---- MATERIALS PROVIDED
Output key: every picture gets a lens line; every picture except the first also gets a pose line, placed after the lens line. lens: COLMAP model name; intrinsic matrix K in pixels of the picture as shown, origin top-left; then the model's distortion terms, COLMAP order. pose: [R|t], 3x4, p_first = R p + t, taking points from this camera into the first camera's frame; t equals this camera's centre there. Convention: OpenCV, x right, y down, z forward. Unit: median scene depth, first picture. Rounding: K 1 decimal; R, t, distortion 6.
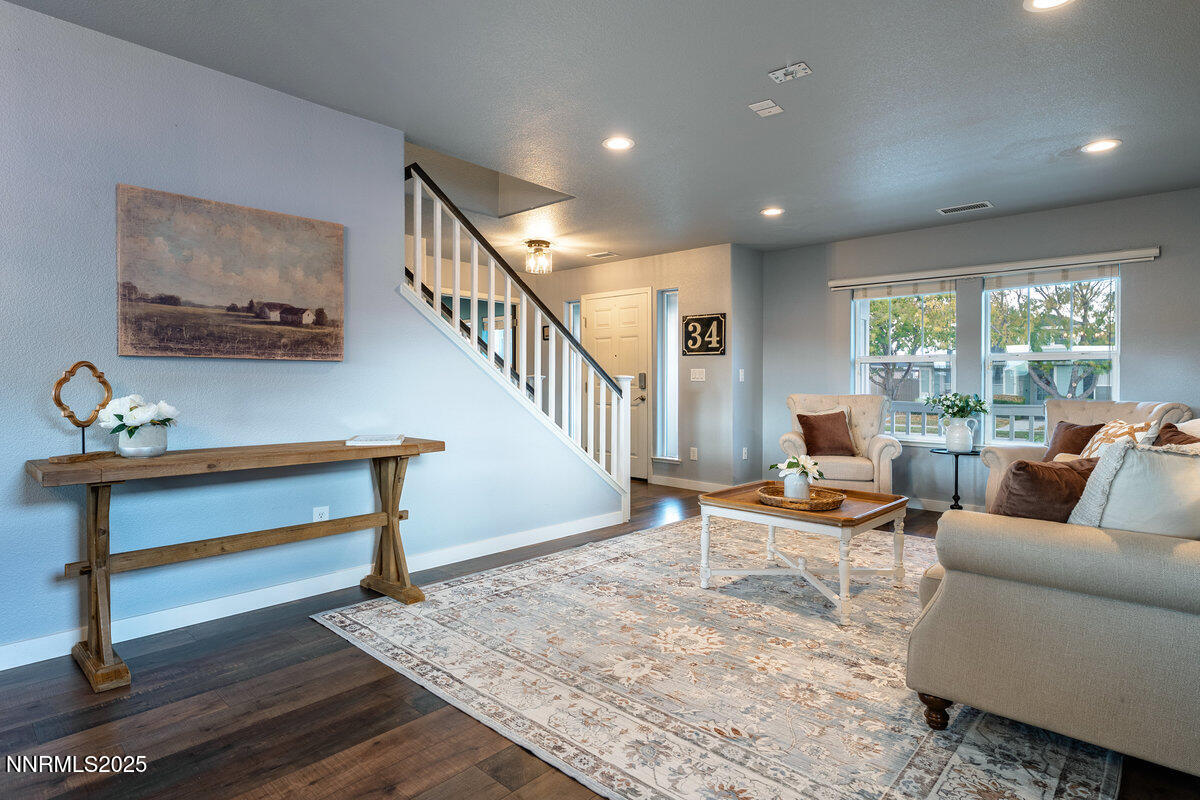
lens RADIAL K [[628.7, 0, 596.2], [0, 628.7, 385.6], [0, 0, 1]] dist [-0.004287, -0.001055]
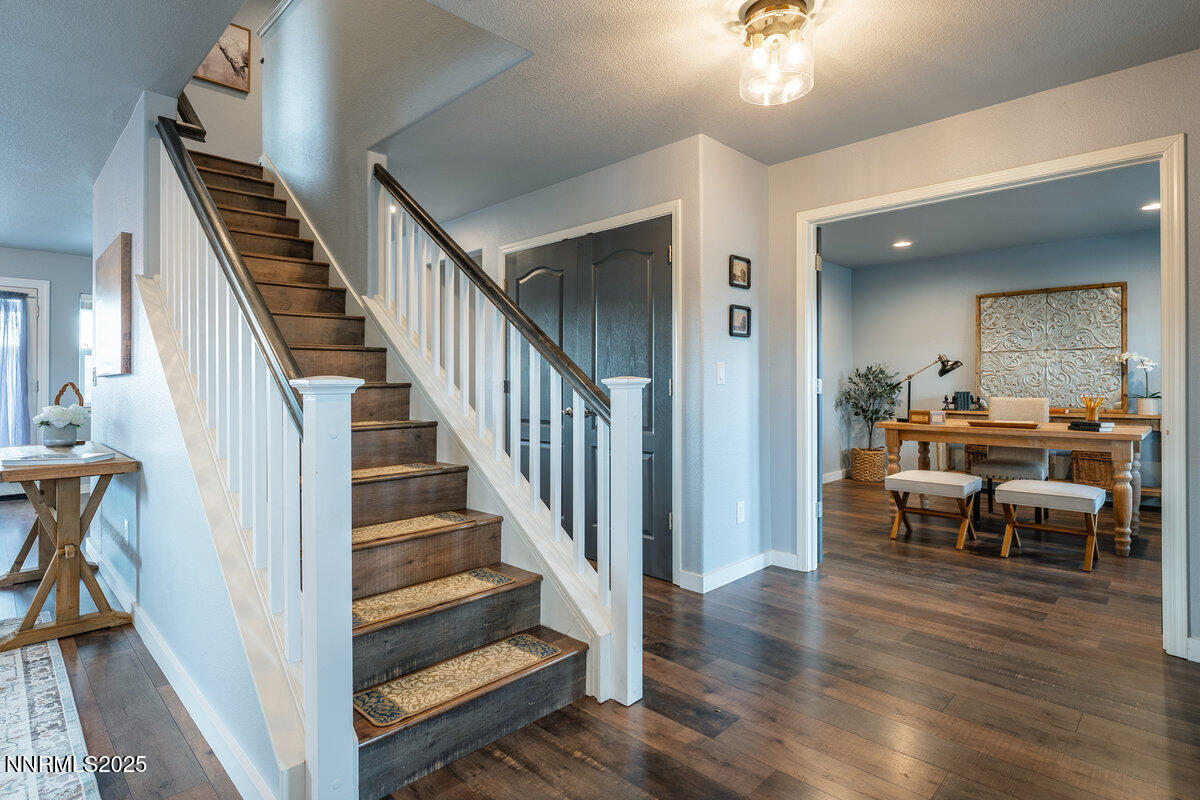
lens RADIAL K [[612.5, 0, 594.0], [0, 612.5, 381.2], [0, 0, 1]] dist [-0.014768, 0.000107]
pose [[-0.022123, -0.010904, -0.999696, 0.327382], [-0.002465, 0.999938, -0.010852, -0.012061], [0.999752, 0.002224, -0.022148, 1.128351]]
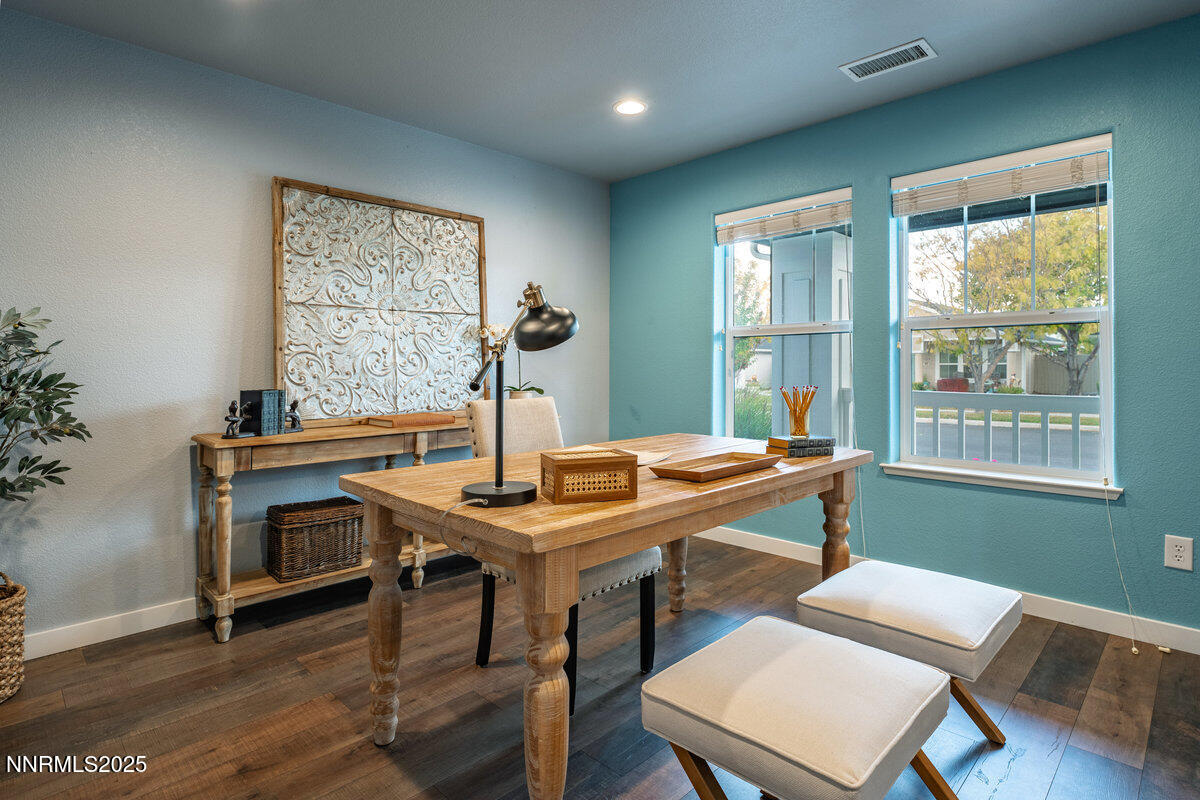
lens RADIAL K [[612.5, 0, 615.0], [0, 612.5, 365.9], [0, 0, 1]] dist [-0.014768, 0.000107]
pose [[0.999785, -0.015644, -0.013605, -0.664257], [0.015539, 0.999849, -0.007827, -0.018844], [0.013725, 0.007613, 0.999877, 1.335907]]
--------
* TASK DIRECTIONS: Output the entries above exactly as given, but strip out the pictures.

* RESPONSE:
Output key: every picture gets a lens line; every picture except the first also gets a pose line, placed after the lens line. lens: COLMAP model name; intrinsic matrix K in pixels of the picture as shown, origin top-left; then the model's distortion terms, COLMAP order. pose: [R|t], 3x4, p_first = R p + t, taking points from this camera into the first camera's frame; t equals this camera's centre there. Convention: OpenCV, x right, y down, z forward. Unit: median scene depth, first picture. Rounding: K 1 decimal; R, t, distortion 6.
lens RADIAL K [[628.7, 0, 596.2], [0, 628.7, 385.6], [0, 0, 1]] dist [-0.004287, -0.001055]
lens RADIAL K [[612.5, 0, 594.0], [0, 612.5, 381.2], [0, 0, 1]] dist [-0.014768, 0.000107]
pose [[-0.022123, -0.010904, -0.999696, 0.327382], [-0.002465, 0.999938, -0.010852, -0.012061], [0.999752, 0.002224, -0.022148, 1.128351]]
lens RADIAL K [[612.5, 0, 615.0], [0, 612.5, 365.9], [0, 0, 1]] dist [-0.014768, 0.000107]
pose [[0.999785, -0.015644, -0.013605, -0.664257], [0.015539, 0.999849, -0.007827, -0.018844], [0.013725, 0.007613, 0.999877, 1.335907]]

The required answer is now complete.